◆ 任务单: 根据下面关于虚IP漂移的这段文字，MonitorInterval 在默认情况下是多少秒？

◆ 阅读片段:
+ + + + +
我们跳到rec master 节点,可以看到如下的日志:
2017/06/22 14:27:19.630180 [recoverd:98081]: recovery master forced ip reallocation
2017/06/22 14:27:19.636677 [recoverd:98081]: 172.16.146.193 -> 0 [+14641]
2017/06/22 14:27:19.732740 [97940]: server/ctdb_takeover.c:152 public address '172.16.146.193' now assigned to iface 'bond0' refs[-1]
2017/06/22 14:27:19.732781 [97940]: Takeover of IP 172.16.146.193/24 on interface bond0
2017/06/22 14:27:19.732794 [97940]: Monitoring event was cancelled
2017/06/22 14:27:19.732806 [97940]: server/eventscript.c:584 Sending SIGTERM to child pid:358288
2017/06/22 14:27:19.732841 [97940]: server/eventscript.c:762 Starting eventscript takeip bond0 172.16.146.193 24
2017/06/22 14:27:19.733316 [97940]: server/ctdb_takeover.c:163 public address '172.16.146.191' now unassigned (old iface 'bond0' refs[-1])
2017/06/22 14:27:19.733344 [97940]: server/ctdb_takeover.c:152 public address '172.16.146.191' now assigned to iface 'bond0' refs[-1]
rec master通过计算,将public interface down的节点负责的IP 172.16.146.193,分配给了 pnn为0 的node,凑巧是rec master节点。,后面可以看到,该节点确实Takeover of IP 172.16.146.193。
takeover的逻辑,我们此处按下不提,后续希望有单独一篇文章介绍takeover。
总之从上面讨论可以看出,一旦网卡损坏,public interface不能工作,虚IP漂移的延迟主要在于网卡down的发现。而发现机制的延迟,主要在于MonitorInterval,默认情况下15秒,因此平均延迟在7~9秒左右,最大延迟在15~17秒左右。
+ + + + +
◆ 数据记录:

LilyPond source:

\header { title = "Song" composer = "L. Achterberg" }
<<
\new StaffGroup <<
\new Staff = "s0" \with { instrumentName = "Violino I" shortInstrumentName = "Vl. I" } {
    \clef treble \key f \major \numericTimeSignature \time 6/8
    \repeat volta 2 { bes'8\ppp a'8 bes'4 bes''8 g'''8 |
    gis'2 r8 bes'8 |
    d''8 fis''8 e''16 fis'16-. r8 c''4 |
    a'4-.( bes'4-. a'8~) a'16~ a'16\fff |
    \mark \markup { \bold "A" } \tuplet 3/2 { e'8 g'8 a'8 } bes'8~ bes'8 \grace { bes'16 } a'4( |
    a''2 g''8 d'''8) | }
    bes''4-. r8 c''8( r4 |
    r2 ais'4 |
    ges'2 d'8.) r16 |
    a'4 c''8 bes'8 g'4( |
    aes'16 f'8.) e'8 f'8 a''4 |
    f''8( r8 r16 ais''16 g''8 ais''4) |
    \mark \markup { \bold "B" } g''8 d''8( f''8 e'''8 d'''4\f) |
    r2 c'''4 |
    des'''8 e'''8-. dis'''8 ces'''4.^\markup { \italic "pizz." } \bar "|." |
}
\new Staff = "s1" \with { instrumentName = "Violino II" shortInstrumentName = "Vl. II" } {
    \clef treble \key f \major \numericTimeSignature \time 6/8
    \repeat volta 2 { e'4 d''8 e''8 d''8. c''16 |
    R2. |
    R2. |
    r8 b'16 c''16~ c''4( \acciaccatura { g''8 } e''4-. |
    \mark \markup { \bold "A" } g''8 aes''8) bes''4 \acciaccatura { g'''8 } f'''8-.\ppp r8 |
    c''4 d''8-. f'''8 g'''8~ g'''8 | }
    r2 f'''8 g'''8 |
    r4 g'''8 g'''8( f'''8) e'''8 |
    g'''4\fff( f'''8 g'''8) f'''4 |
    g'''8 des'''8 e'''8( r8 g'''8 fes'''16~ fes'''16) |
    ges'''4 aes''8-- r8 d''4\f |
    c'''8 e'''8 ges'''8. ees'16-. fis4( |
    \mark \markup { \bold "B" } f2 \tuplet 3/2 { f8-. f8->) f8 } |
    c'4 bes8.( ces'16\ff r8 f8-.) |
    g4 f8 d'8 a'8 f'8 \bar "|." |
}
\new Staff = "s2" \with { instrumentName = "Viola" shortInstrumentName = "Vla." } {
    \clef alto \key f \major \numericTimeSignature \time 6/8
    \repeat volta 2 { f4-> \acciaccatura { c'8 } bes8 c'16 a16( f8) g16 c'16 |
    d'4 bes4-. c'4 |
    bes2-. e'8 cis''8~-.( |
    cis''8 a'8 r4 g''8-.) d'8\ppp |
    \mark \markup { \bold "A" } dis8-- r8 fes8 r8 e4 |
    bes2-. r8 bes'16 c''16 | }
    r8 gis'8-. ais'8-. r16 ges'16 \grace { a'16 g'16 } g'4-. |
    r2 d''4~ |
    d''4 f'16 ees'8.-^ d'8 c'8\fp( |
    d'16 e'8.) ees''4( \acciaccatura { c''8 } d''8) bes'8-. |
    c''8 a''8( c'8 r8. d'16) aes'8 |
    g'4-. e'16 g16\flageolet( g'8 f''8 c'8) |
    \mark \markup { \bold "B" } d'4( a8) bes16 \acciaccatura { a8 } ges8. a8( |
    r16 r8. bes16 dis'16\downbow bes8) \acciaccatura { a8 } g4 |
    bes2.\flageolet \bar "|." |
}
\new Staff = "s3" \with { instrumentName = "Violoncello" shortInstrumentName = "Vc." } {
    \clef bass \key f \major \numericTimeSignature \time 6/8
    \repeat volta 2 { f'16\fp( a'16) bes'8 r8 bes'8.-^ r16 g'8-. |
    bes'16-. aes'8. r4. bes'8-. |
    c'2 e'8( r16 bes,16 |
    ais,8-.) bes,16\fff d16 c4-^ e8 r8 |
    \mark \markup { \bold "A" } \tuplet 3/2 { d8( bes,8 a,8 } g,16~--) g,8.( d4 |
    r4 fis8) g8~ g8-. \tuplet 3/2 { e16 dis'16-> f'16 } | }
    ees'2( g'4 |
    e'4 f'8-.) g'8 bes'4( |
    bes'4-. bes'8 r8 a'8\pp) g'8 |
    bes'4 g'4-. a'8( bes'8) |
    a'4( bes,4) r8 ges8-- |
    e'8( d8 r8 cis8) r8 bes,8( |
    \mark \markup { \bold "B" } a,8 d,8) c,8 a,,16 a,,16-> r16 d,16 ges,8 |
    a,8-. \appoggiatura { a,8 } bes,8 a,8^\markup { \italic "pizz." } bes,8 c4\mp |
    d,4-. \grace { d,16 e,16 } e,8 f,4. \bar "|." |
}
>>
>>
+ + + + +
◆ 任务答案: 默认情况下是15秒。